Now, a single COMMIT to the database atomically saves the new customer row and the corresponding outbox_events row. If anything fails, the entire transaction is rolled back, and no event is left behind. We have achieved transactional consistency. The next challenge was to get this event out of the database and into Pub/Sub.

Local Development Stack with Podman

Before deploying anything, we needed a robust local environment to test this CDC pipeline. This involved running PostgreSQL, Zookeeper, Kafka, and Debezium Connect. Managing these with individual docker run commands is tedious. Podman, with its concept of “pods” (groups of containers sharing a network namespace), provided a much cleaner setup.

Here is the shell script we used to bootstrap the entire local stack. It creates a single pod and then runs each container within it, ensuring they can communicate via localhost.

#!/bin/bash

set -e

POD_NAME="ml-pipeline-pod"
POSTGRES_DB="monolith_db"
POSTGRES_USER="user"
POSTGRES_PASSWORD="password"

# Clean up previous runs
podman pod exists ${POD_NAME} && podman pod rm -f ${POD_NAME}

# 1. Create a pod to house all our services
echo "Creating pod '${POD_NAME}'..."
podman pod create --name ${POD_NAME} -p 5432:5432 -p 9092:9092 -p 8083:8083

# 2. Start PostgreSQL with WAL level set to 'logical' for Debezium
echo "Starting PostgreSQL..."
podman run -d --pod ${POD_NAME} --name postgres \
  -e POSTGRES_DB=${POSTGRES_DB} \
  -e POSTGRES_USER=${POSTGRES_USER} \
  -e POSTGRES_PASSWORD=${POSTGRES_PASSWORD} \
  -v pg_data:/var/lib/postgresql/data \
  docker.io/debezium/postgres:14 \
  -c 'wal_level=logical'

# 3. Start Zookeeper
echo "Starting Zookeeper..."
podman run -d --pod ${POD_NAME} --name zookeeper \
  -e ZOOKEEPER_CLIENT_PORT=2181 \
  -e ZOOKEEPER_TICK_TIME=2000 \
  docker.io/confluentinc/cp-zookeeper:7.2.1

# 4. Start Kafka
echo "Starting Kafka..."
podman run -d --pod ${POD_NAME} --name kafka \
  -e KAFKA_BROKER_ID=1 \
  -e KAFKA_ZOOKEEPER_CONNECT=localhost:2181 \
  -e KAFKA_ADVERTISED_LISTENERS=PLAINTEXT://localhost:9092 \
  -e KAFKA_OFFSETS_TOPIC_REPLICATION_FACTOR=1 \
  -e KAFKA_GROUP_INITIAL_REBALANCE_DELAY_MS=0 \
  -e KAFKA_TRANSACTION_STATE_LOG_MIN_ISR=1 \
  -e KAFKA_TRANSACTION_STATE_LOG_REPLICATION_FACTOR=1 \
  docker.io/confluentinc/cp-kafka:7.2.1

# Wait for Kafka to be ready
echo "Waiting for Kafka to start..."
sleep 15

# 5. Start Debezium Connect
echo "Starting Debezium Connect..."
podman run -d --pod ${POD_NAME} --name connect \
  -e GROUP_ID=1 \
  -e CONFIG_STORAGE_TOPIC=my_connect_configs \
  -e OFFSET_STORAGE_TOPIC=my_connect_offsets \
  -e STATUS_STORAGE_TOPIC=my_connect_statuses \
  -e BOOTSTRAP_SERVERS=localhost:9092 \
  docker.io/debezium/connect:1.9

echo "Local environment is up and running."

# SHORT TASK
Please retype the Podman excerpt from "Local Development Stack" up to and including "communicate via localhost.".

# SUPPLIED MATERIAL

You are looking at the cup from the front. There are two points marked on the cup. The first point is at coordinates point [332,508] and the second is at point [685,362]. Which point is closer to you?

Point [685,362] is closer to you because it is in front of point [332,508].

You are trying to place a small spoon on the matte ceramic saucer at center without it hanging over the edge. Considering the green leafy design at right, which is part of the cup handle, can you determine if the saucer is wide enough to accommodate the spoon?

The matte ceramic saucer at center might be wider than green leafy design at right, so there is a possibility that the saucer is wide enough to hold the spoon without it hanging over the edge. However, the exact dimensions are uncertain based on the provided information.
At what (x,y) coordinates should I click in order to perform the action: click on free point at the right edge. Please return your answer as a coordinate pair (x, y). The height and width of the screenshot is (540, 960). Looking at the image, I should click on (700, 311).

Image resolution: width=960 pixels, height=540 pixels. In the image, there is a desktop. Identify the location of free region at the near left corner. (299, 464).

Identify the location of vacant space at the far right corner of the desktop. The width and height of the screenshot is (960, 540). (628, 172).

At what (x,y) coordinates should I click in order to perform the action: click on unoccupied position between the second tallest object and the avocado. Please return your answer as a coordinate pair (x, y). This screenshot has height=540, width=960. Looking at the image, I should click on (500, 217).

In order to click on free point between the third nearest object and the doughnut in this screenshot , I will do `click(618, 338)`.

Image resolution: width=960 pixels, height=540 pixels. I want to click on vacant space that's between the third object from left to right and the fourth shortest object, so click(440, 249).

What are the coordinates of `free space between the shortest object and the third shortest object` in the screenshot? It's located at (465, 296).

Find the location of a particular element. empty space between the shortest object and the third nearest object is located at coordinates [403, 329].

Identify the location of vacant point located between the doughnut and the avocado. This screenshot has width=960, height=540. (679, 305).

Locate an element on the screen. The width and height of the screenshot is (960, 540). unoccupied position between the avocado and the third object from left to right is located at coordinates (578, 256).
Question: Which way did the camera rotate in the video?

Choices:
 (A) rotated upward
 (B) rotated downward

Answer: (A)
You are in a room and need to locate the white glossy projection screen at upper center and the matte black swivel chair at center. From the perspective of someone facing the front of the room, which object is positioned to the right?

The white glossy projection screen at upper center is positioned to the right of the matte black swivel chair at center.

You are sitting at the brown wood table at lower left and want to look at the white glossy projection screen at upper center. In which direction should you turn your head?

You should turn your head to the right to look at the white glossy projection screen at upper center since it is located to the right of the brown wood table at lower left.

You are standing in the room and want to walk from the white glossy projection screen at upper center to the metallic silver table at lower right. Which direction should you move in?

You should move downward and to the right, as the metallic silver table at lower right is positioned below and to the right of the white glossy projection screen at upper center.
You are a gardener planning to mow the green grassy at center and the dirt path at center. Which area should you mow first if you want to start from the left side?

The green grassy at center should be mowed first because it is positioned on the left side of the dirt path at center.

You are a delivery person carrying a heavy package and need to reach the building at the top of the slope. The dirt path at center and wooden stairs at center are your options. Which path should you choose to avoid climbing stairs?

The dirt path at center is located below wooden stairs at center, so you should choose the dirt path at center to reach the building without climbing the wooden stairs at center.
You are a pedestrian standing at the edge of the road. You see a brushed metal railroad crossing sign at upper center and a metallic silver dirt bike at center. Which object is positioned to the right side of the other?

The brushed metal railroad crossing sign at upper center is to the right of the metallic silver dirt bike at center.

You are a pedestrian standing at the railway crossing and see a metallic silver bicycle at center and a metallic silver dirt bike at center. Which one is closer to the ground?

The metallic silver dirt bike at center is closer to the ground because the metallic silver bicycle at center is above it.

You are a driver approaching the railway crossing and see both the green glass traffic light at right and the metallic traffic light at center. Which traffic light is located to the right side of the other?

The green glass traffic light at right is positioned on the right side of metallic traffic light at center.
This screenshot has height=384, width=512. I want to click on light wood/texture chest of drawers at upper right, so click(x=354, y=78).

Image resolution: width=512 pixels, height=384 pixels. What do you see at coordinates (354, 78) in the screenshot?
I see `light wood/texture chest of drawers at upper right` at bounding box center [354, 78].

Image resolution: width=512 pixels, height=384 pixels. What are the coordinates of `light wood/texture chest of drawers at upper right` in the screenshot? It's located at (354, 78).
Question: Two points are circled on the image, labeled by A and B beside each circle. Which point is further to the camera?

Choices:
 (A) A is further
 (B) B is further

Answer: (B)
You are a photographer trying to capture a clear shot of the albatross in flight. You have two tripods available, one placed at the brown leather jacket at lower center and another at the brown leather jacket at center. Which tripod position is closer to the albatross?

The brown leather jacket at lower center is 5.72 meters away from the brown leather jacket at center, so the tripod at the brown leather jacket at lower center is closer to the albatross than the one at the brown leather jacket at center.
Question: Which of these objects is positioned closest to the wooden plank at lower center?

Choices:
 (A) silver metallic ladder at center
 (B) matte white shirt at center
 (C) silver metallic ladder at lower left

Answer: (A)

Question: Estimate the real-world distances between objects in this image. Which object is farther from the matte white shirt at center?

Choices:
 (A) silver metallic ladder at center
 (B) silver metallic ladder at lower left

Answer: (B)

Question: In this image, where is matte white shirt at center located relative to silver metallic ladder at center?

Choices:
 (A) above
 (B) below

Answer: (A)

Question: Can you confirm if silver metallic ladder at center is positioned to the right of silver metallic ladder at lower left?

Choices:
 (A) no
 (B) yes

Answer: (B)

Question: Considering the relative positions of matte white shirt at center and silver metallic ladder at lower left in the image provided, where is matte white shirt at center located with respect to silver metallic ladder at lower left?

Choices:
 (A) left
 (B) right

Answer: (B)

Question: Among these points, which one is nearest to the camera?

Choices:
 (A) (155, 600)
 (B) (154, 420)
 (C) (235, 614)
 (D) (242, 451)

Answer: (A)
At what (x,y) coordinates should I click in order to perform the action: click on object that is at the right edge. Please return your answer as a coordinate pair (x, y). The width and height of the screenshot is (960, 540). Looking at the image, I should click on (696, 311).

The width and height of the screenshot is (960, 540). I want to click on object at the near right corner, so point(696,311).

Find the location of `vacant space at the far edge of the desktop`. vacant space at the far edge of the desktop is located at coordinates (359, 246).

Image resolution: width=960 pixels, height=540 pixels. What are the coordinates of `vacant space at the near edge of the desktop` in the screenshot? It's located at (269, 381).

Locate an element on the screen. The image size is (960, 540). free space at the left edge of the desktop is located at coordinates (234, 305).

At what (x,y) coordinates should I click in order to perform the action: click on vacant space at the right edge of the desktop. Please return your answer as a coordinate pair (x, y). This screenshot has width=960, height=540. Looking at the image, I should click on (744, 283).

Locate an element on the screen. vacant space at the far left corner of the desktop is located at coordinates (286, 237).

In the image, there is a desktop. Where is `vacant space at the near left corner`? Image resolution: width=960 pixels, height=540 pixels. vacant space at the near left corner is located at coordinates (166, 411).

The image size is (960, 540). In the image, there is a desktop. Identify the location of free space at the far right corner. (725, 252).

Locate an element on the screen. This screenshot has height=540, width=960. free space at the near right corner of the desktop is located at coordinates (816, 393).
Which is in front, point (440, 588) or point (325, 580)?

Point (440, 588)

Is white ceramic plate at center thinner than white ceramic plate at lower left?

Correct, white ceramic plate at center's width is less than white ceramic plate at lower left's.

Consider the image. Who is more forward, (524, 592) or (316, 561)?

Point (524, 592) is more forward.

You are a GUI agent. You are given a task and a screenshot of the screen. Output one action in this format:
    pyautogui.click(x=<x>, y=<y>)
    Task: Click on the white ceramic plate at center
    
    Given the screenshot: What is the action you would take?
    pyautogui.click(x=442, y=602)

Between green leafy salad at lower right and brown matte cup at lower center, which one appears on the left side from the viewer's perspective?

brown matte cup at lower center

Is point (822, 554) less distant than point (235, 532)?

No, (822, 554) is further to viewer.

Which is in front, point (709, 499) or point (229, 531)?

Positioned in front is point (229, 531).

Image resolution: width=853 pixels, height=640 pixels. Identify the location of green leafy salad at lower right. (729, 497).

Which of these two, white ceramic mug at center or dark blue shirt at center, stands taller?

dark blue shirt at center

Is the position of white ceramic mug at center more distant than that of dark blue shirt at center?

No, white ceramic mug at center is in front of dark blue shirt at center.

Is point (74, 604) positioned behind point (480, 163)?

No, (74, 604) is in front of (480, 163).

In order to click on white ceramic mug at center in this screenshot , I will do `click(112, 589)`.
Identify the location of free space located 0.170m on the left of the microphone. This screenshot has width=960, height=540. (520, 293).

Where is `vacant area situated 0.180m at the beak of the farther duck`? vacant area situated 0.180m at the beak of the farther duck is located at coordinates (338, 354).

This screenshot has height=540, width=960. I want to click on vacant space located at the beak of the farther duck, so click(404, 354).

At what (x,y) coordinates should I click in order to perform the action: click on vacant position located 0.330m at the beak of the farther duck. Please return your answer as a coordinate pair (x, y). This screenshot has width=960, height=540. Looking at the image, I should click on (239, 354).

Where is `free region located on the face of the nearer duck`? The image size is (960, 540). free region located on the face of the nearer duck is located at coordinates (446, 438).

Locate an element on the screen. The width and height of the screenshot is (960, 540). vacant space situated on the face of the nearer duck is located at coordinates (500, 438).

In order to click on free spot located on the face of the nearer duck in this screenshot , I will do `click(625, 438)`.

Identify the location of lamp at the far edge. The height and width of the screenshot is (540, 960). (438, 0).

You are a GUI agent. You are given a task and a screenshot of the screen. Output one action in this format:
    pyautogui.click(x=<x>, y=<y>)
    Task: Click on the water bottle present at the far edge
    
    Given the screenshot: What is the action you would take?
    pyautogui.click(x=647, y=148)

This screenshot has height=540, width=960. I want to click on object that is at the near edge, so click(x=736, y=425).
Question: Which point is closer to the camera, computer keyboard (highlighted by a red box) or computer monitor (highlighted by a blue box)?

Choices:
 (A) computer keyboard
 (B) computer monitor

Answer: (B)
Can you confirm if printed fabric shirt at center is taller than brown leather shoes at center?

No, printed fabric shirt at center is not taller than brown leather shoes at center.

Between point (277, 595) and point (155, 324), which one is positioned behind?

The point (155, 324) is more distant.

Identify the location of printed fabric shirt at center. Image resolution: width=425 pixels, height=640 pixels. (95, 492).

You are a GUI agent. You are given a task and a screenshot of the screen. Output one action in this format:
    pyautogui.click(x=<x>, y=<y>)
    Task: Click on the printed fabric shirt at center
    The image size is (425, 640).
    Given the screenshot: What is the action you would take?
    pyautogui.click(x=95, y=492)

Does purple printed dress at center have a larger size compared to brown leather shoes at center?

# RESPONSE
Local Development Stack with Podman

Before deploying anything, we needed a robust local environment to test this CDC pipeline. This involved running PostgreSQL, Zookeeper, Kafka, and Debezium Connect. Managing these with individual docker run commands is tedious. Podman, with its concept of “pods” (groups of containers sharing a network namespace), provided a much cleaner setup.

Here is the shell script we used to bootstrap the entire local stack. It creates a single pod and then runs each container within it, ensuring they can communicate via localhost.